- _PASAJE DADO_:
==================================================

Dicho lo anterior, es nuestro parecer que el Congreso debe en lo adelante adoptar una ley orgánica que limite las actuaciones y requerimientos realizados por el Ministerio Público para el otorgamiento de la fuerza pública para la ejecución de sentencias. El Procurador Fiscal apoderado de tal solicitud tiende incluso a dar plazos para depósito de escritos tendente a permitir a las partes exponer sus alegatos de defensa de cara al embargo que se avecina. Las medidas de ejecución, ya sean ejecutivas o conservatorias, pierden su verdadera esencia; pierden el carácter sorpresa que les caracteriza y permiten que el deudor se autoinsolvente en un abrir y cerrar de ojos.

==================================================

- _DATOS MOSTRADOS_:

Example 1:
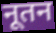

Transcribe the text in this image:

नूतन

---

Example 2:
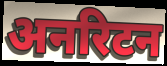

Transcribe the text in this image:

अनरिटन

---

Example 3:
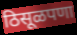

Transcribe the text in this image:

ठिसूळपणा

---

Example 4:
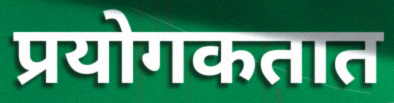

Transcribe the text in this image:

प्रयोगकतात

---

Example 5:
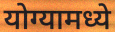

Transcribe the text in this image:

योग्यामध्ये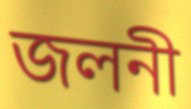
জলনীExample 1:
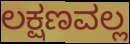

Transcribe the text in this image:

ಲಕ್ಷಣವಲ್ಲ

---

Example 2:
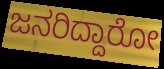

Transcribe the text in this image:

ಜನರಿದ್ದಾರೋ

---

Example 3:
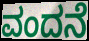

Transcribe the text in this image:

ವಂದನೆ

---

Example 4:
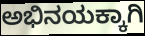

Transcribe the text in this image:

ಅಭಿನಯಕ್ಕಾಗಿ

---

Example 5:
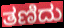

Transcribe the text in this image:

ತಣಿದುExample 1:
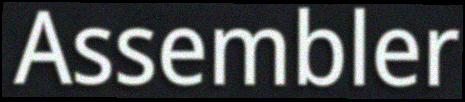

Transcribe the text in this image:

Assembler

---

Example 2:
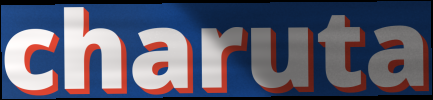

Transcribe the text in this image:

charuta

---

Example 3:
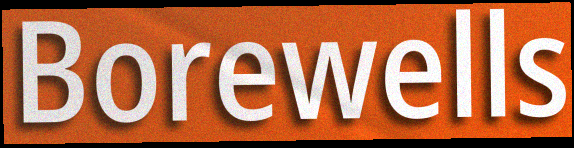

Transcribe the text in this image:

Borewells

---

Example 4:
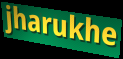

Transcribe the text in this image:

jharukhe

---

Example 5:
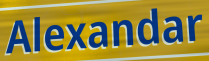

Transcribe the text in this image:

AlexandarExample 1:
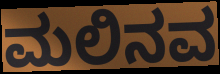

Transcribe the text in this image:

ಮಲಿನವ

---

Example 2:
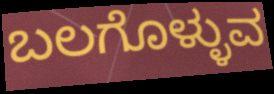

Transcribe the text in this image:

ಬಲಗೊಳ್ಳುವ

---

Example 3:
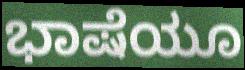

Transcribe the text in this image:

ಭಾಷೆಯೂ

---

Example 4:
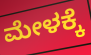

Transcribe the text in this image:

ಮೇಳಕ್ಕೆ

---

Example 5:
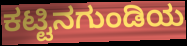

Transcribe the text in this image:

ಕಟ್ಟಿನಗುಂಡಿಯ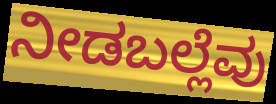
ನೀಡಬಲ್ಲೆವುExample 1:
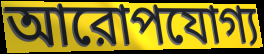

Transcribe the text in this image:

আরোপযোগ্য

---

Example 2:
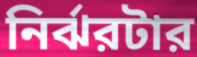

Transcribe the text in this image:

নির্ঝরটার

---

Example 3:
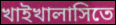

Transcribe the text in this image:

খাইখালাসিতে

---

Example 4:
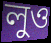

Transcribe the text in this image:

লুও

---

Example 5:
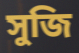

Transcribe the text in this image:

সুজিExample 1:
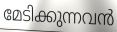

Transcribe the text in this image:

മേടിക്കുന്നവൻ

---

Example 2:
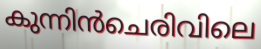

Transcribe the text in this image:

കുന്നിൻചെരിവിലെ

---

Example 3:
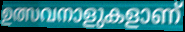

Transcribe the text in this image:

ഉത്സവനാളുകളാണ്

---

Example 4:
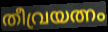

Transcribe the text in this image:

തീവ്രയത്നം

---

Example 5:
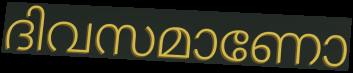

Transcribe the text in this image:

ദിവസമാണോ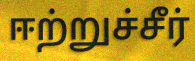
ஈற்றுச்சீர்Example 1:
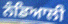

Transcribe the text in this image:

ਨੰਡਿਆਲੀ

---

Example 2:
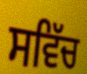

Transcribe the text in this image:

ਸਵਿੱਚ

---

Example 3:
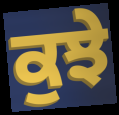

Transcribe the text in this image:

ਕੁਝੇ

==================================================

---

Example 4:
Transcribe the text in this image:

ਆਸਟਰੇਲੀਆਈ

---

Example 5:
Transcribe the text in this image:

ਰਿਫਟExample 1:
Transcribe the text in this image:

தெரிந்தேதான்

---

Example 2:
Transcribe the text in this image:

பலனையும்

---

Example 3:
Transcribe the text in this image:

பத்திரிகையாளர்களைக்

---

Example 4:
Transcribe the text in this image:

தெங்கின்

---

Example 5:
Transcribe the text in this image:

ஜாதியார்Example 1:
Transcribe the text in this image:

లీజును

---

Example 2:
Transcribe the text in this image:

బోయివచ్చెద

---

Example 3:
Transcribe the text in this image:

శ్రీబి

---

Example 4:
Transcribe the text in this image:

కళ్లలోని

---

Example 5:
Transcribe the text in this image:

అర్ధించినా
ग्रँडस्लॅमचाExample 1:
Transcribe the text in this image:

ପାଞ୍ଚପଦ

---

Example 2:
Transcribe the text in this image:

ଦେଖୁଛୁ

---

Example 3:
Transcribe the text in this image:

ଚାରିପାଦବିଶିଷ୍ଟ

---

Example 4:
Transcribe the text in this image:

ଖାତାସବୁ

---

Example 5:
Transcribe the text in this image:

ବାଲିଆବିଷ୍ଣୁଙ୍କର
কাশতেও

==================================================

- _TAREA PROPUESTA_: Prolongue el pasaje sobre la fuerza pública para la ejecución de sentencias a partir de su última oración. Estos registros provienen de una fuente distinta.

- _RESPUESTA_:
Además, nos preguntamos: ¿Qué más se debe discutir si ya se consta con un título ejecutorio otorgado por el mismo deudor –por ejemplo, un pagaré notarial –o se han agotado ya todas las vías recursorias y, en consecuencia, la sentencia se ha hecho firme? En fin, verificada ya la validez del título que sirve como base de la ejecución, no queda más que no hacer más preguntas y otorgar la tan famosa fuerza pública que, en palabras nuevamente del Mag. Acosta, es realmente optativa y excepcional.

Finalmente, no nos queda más que sentarnos en la comodidad de nuestros hogares a esperar con ansias que el Poder Legislativo ponga manos a la obra y resuelva de una vez y por todas este gran embrollo jurídico que se ha generado, recordando, por supuesto, que ya le cogió la hora y el plazo de los 2 años ha caducado.